(Page images and extracted text)
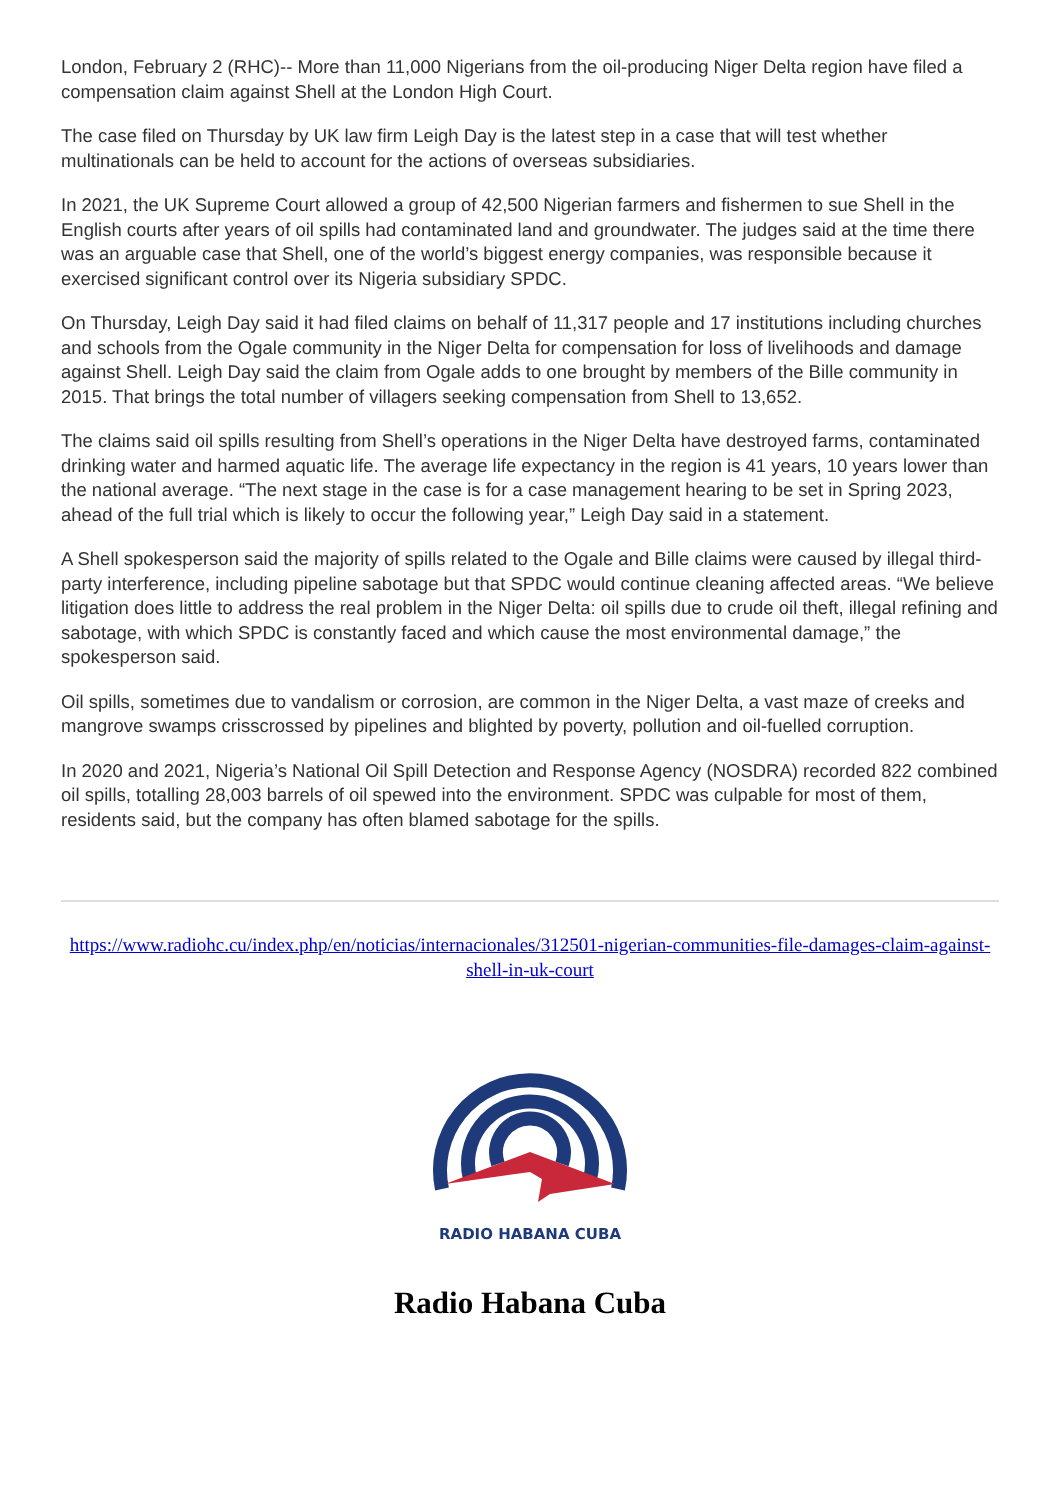London, February 2 (RHC)-- More than 11,000 Nigerians from the oil-producing Niger Delta region have filed a compensation claim against Shell at the London High Court.
The case filed on Thursday by UK law firm Leigh Day is the latest step in a case that will test whether multinationals can be held to account for the actions of overseas subsidiaries.
In 2021, the UK Supreme Court allowed a group of 42,500 Nigerian farmers and fishermen to sue Shell in the English courts after years of oil spills had contaminated land and groundwater. The judges said at the time there was an arguable case that Shell, one of the world’s biggest energy companies, was responsible because it exercised significant control over its Nigeria subsidiary SPDC.
On Thursday, Leigh Day said it had filed claims on behalf of 11,317 people and 17 institutions including churches and schools from the Ogale community in the Niger Delta for compensation for loss of livelihoods and damage against Shell. Leigh Day said the claim from Ogale adds to one brought by members of the Bille community in 2015. That brings the total number of villagers seeking compensation from Shell to 13,652.
The claims said oil spills resulting from Shell’s operations in the Niger Delta have destroyed farms, contaminated drinking water and harmed aquatic life. The average life expectancy in the region is 41 years, 10 years lower than the national average. “The next stage in the case is for a case management hearing to be set in Spring 2023, ahead of the full trial which is likely to occur the following year,” Leigh Day said in a statement.
A Shell spokesperson said the majority of spills related to the Ogale and Bille claims were caused by illegal third-party interference, including pipeline sabotage but that SPDC would continue cleaning affected areas. “We believe litigation does little to address the real problem in the Niger Delta: oil spills due to crude oil theft, illegal refining and sabotage, with which SPDC is constantly faced and which cause the most environmental damage,” the spokesperson said.
Oil spills, sometimes due to vandalism or corrosion, are common in the Niger Delta, a vast maze of creeks and mangrove swamps crisscrossed by pipelines and blighted by poverty, pollution and oil-fuelled corruption.
In 2020 and 2021, Nigeria’s National Oil Spill Detection and Response Agency (NOSDRA) recorded 822 combined oil spills, totalling 28,003 barrels of oil spewed into the environment. SPDC was culpable for most of them, residents said, but the company has often blamed sabotage for the spills.
https://www.radiohc.cu/index.php/en/noticias/internacionales/312501-nigerian-communities-file-damages-claim-against-shell-in-uk-court
RADIO HABANA CUBA
Radio Habana Cuba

### INSTRUCTIONS FOR THE TASK
Output nothing but the records, word for word, and none of their pictures.

### SOLUTION
London, February 2 (RHC)-- More than 11,000 Nigerians from the oil-producing Niger Delta region have filed a compensation claim against Shell at the London High Court.
The case filed on Thursday by UK law firm Leigh Day is the latest step in a case that will test whether multinationals can be held to account for the actions of overseas subsidiaries.
In 2021, the UK Supreme Court allowed a group of 42,500 Nigerian farmers and fishermen to sue Shell in the English courts after years of oil spills had contaminated land and groundwater. The judges said at the time there was an arguable case that Shell, one of the world’s biggest energy companies, was responsible because it exercised significant control over its Nigeria subsidiary SPDC.
On Thursday, Leigh Day said it had filed claims on behalf of 11,317 people and 17 institutions including churches and schools from the Ogale community in the Niger Delta for compensation for loss of livelihoods and damage against Shell. Leigh Day said the claim from Ogale adds to one brought by members of the Bille community in 2015. That brings the total number of villagers seeking compensation from Shell to 13,652.
The claims said oil spills resulting from Shell’s operations in the Niger Delta have destroyed farms, contaminated drinking water and harmed aquatic life. The average life expectancy in the region is 41 years, 10 years lower than the national average. “The next stage in the case is for a case management hearing to be set in Spring 2023, ahead of the full trial which is likely to occur the following year,” Leigh Day said in a statement.
A Shell spokesperson said the majority of spills related to the Ogale and Bille claims were caused by illegal third-party interference, including pipeline sabotage but that SPDC would continue cleaning affected areas. “We believe litigation does little to address the real problem in the Niger Delta: oil spills due to crude oil theft, illegal refining and sabotage, with which SPDC is constantly faced and which cause the most environmental damage,” the spokesperson said.
Oil spills, sometimes due to vandalism or corrosion, are common in the Niger Delta, a vast maze of creeks and mangrove swamps crisscrossed by pipelines and blighted by poverty, pollution and oil-fuelled corruption.
In 2020 and 2021, Nigeria’s National Oil Spill Detection and Response Agency (NOSDRA) recorded 822 combined oil spills, totalling 28,003 barrels of oil spewed into the environment. SPDC was culpable for most of them, residents said, but the company has often blamed sabotage for the spills.
https://www.radiohc.cu/index.php/en/noticias/internacionales/312501-nigerian-communities-file-damages-claim-against-shell-in-uk-court
RADIO HABANA CUBA
Radio Habana Cuba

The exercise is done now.